**Selected extract:**
------

In 1537 they travelled to Italy to seek papal approval for their order. Pope Paul III gave them a commendation, and permitted them to be ordained priests. They were ordained at Venice by the bishop of Arbe (June 24). They devoted themselves to preaching and charitable work in Italy, as the renewed war between the emperor, Venice, the pope and the Ottoman Empire rendered any journey to Jerusalem inadvisable.

With Faber and Lainez, Ignatius made his way to Rome in October 1538, to have the pope approve the constitution of the new order. A congregation of cardinals reported favorably upon the constitution presented, and Paul III confirmed the order through the bull Regimini militantis (September 27, 1540), but limited the number of its members to sixty. This limitation was removed through the bull Injunctum nobis (March 14, 1543). Ignatius was chosen as the first superior-general. He sent his companions as missionaries around Europe to create schools, colleges, and seminaries.

Ignatius wrote the Jesuit Constitutions, adopted in 1554, which created a monarchical organization and stressed absolute self-abnegation and obedience to Pope and superiors (perinde ac cadaver, "[well-disciplined] like a corpse" as Ignatius put it). His main principle became the unofficial Jesuit motto: Ad Majorem Dei Gloriam ("for the greater glory of God"). This phrase is designed to reflect the idea that any work that is not evil can be meritorious for the spiritual life if it is performed with this intention, even things considered normally indifferent.

The Society of Jesus is classified among institutes as a mendicant order of clerks regular, that is, a body of priests organized for apostolic work, following a religious rule, and relying on alms, or donations, for support.

The name "Jesuit"

The term "Jesuit" (of fifteenth-century origin, meaning one who used too frequently or appropriated the name of Jesus), was first applied to the Society in reproach (1544-52), and was never employed by its founder, though members and friends of the Society in time accepted the name in its positive meaning.

Early works

The Jesuits were founded just before the Counter-Reformation, a movement whose purpose was to reform the Roman Catholic Church from within and to counter the Protestant Reformers, whose teachings were spreading throughout Catholic Europe. As part of their service to the Roman Church, the Jesuits encouraged people to continue their obedience both to scripture and also Roman Catholic doctrine. Ignatius himself used hyperbole when he wrote the following sentence:

"I will believe that the white that I see is black if the hierarchical Church so defines it."

------

**Job A:**
List every line of the records that contains the string "Langen", matching case exactly.

[Extracted page text data]
------

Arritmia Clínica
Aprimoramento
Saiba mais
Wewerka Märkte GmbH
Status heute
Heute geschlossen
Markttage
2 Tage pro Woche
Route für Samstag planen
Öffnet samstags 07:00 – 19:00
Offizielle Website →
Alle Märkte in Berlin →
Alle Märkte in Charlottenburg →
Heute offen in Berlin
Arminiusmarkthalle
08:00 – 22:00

------

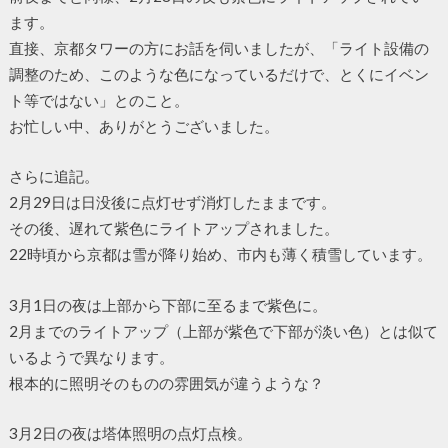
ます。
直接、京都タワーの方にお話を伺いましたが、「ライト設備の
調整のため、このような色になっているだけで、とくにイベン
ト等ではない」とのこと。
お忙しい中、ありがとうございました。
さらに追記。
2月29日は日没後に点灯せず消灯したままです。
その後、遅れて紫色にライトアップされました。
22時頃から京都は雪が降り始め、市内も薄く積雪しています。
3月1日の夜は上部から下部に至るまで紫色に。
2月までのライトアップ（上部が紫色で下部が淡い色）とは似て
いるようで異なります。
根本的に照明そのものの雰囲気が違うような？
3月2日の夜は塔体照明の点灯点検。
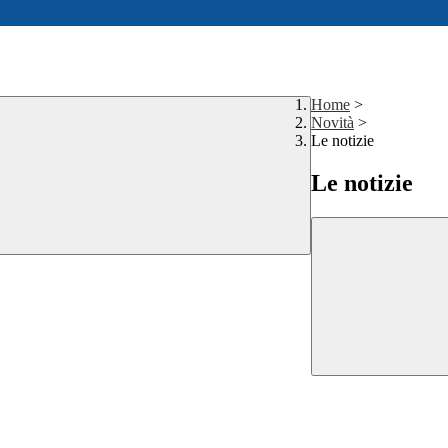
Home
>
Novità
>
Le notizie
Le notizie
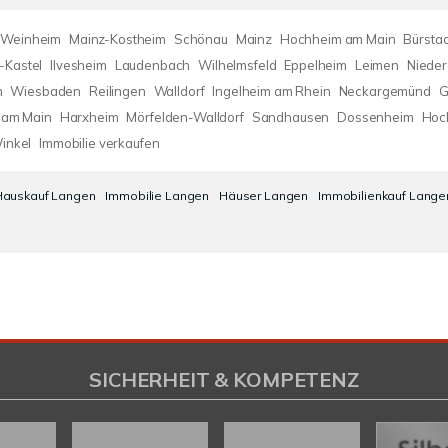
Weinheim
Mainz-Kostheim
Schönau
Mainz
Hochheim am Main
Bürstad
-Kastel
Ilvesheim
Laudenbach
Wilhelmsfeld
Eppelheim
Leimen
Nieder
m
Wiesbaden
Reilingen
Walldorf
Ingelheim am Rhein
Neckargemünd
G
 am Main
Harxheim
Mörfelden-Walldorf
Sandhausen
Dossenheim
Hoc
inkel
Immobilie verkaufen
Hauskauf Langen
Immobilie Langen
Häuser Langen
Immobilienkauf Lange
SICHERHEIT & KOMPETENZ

------

**Job B:**
In the passage on the Jesuits, which bull removed the sixty-member limit on the order?

**Written response A:**
Hauskauf Langen
Immobilie Langen
Häuser Langen

**Written response B:**
The bull Injunctum nobis, issued on March 14, 1543.